Conversa com Michele Gamba

Conversa com Michele Gamba

La Traviata foi a primeira ópera que dirigi, aos 23 anos, quando ainda era assistente em Hamburgo. Foi a primeira em que preparei os ensaios e os conjuntos com orquestra. É uma ópera à qual estou evidentemente muito ligado, uma ópera que ouvi desde criança, em muitas gravações.


A PRIMEIRA ÓPERA QUE DIRIGI


La Traviata (como, naturalmente, outros títulos verdianos) conhece-se de memória, faz parte do A.D.N. do povo italiano e, seguramente, do dos povos latinos — logo, aqui também em Portugal.


ABORDAGEM DE CÂMARA

É sempre bom termos uma abordagem camerística quando falamos de uma partitura como a de La Traviata. É importante que o diálogo e a comunicação entre palco e maestro sejam de confiança e baseados no desejo de fazer música em conjunto — seja em La Traviata, seja numa ópera monumental, seja num quarteto de Brahms. É sempre importante procurar fazer as coisas em conjunto, pois só assim poderemos obter resultados convincentes. Se nos limitarmos a centrarmo-nos no maestro, ou no soprano, algo não funcionará bem e teremos um exercício complicado para resolver – porque, ou o maestro é um mero acompanhante (e não respeita a partitura), ou tudo se torna um monopólio do maestro e do aspeto sinfónico. Em ambos os casos a ópera sai prejudicada.

É sempre importante termos uma visão de câmara, global: seja em La Traviata, em Tristão e Isolda, nas Vésperas Sicilianas ou mesmo em Elektra. É sempre importante partirmos de uma abordagem camerística, de grupo.


O ESTUDO DO “LIED”

Estou convencido de que o estudo do repertório de lied ajuda-nos a tomar o texto em atenção. É fundamental! Um dos nossos principais problemas, como italianos, é que tomamos a língua como algo de seguro e usual e, assim, perdemos muito da própria sonoridade das palavras. As palavras são tão óbvias para nós que já nem fazemos caso delas. O estudo do lied obriga a uma estreita ligação entre música e texto e isso ajuda. Por isso, estou convencido de que a abordagem ao universo do lied seja a mesma da da ópera. No texto, evidentemente. O texto tem a mesma importância.

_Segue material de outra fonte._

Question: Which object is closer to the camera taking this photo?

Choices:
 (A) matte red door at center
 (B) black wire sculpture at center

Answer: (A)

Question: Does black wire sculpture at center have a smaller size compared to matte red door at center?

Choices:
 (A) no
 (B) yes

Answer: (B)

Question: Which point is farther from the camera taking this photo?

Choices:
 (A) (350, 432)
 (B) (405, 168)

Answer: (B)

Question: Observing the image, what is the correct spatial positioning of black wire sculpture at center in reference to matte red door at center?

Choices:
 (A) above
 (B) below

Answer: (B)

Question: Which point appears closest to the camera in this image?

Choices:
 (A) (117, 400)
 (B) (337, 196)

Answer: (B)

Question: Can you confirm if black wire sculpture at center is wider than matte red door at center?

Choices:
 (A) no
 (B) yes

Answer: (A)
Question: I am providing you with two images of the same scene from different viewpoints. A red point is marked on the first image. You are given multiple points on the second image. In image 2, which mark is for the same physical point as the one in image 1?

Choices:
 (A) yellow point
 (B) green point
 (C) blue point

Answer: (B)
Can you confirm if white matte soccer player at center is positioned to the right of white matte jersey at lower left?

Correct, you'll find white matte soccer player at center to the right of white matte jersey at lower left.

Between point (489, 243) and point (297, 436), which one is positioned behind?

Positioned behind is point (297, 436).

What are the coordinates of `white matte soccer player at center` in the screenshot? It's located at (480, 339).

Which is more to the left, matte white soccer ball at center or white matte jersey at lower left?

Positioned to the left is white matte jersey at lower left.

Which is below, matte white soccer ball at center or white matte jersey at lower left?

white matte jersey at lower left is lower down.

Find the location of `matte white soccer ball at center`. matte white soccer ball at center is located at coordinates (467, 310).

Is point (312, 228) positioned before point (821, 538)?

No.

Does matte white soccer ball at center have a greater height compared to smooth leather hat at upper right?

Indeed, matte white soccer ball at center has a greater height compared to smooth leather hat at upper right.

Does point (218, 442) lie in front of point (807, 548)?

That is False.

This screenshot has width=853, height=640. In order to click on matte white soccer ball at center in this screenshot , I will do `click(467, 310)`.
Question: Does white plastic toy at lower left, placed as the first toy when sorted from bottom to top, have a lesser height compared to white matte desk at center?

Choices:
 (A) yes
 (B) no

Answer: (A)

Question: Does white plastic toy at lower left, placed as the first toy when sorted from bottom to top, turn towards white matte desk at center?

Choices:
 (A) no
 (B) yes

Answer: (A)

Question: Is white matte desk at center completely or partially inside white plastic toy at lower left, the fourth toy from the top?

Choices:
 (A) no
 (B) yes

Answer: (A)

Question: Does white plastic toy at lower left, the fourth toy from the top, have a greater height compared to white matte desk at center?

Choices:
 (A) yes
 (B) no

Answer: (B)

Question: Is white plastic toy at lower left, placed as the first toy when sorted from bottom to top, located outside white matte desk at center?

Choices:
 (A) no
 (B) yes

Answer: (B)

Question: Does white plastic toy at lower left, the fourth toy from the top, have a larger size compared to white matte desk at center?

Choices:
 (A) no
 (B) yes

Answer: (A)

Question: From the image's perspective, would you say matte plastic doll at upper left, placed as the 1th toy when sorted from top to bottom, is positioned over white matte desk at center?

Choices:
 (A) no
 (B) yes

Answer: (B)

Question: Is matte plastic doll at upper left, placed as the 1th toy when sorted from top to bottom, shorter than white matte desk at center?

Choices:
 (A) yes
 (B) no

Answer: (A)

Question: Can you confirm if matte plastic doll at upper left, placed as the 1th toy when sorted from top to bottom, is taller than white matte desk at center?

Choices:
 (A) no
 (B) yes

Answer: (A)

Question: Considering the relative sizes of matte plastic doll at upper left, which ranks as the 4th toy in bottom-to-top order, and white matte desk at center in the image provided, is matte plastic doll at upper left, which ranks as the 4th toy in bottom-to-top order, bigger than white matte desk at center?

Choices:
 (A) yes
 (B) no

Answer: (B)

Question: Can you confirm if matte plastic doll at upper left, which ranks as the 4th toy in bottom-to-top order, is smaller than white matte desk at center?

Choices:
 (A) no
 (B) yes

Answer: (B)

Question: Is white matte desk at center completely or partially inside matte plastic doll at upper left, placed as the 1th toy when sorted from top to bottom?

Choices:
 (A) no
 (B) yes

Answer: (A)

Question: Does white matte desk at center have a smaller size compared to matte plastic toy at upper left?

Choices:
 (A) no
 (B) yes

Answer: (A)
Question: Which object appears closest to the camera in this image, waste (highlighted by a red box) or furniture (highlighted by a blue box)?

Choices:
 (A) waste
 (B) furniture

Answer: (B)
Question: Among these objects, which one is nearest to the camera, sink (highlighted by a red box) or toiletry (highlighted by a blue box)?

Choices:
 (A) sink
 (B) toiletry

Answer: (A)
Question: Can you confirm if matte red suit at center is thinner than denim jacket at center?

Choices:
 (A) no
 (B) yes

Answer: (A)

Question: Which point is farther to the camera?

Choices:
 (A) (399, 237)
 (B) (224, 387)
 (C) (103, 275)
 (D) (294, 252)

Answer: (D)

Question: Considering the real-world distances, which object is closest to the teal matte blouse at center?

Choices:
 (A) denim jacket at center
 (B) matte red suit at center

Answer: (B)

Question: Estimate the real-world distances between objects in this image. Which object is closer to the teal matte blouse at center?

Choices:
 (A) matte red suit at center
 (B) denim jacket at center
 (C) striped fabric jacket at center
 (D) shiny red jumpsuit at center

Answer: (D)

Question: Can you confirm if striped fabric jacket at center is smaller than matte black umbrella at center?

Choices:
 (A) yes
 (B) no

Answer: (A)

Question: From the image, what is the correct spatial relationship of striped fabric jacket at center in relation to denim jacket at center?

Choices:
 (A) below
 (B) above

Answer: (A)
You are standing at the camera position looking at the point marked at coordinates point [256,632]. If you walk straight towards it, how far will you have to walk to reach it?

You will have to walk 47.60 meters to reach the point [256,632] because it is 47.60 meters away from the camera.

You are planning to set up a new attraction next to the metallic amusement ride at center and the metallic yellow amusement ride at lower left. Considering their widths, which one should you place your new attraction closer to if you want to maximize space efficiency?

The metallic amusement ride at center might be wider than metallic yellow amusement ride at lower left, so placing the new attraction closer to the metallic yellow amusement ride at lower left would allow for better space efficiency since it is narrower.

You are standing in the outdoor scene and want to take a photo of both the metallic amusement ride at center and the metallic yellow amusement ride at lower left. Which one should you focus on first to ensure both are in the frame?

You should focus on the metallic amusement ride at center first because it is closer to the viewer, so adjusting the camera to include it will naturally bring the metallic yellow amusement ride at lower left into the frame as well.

NÃO HÁ CAMPEONATO DO MUNDO!!!

A Itália não está no Mundial; por isso, não se deve ver o Mundial e, em vez disso, deve vir-se à ópera, onde há um maestro italiano a dirigir La Traviata!


LA TRAVIATA FALA DE NÓS

La Traviata, como em geral toda a ópera do século XIX, fala de nós, das nossas raízes culturais e dos nossos sentimentos – não necessariamente apenas dos da história de Violetta e Alfredo e de um amor impossível. Ela fala de nós, jovens, e de todo um aspeto subjacente à história de Traviata. Temos dois jovens (Violetta e Alfredo) que se vêm impedidos pelo pai dele de viver um amor livre, genuíno e sincero. Aqui temos uma mulher que conhece muitas facetas, algumas delas bem obscuras, da sociedade e da vida mundana. Não concebo de outra maneira: em La Traviata vemo-nos a nós próprios e a como reagimos à vida, às nossas frustrações, ânsias e temores. Não é necessário pensar La Traviata como algo de antigo ou ultrapassado. As sensações e os sentimentos que Humanidade do século XIX sentia são os mesmos eu sentimos dos dias de hoje e das nossas vidas.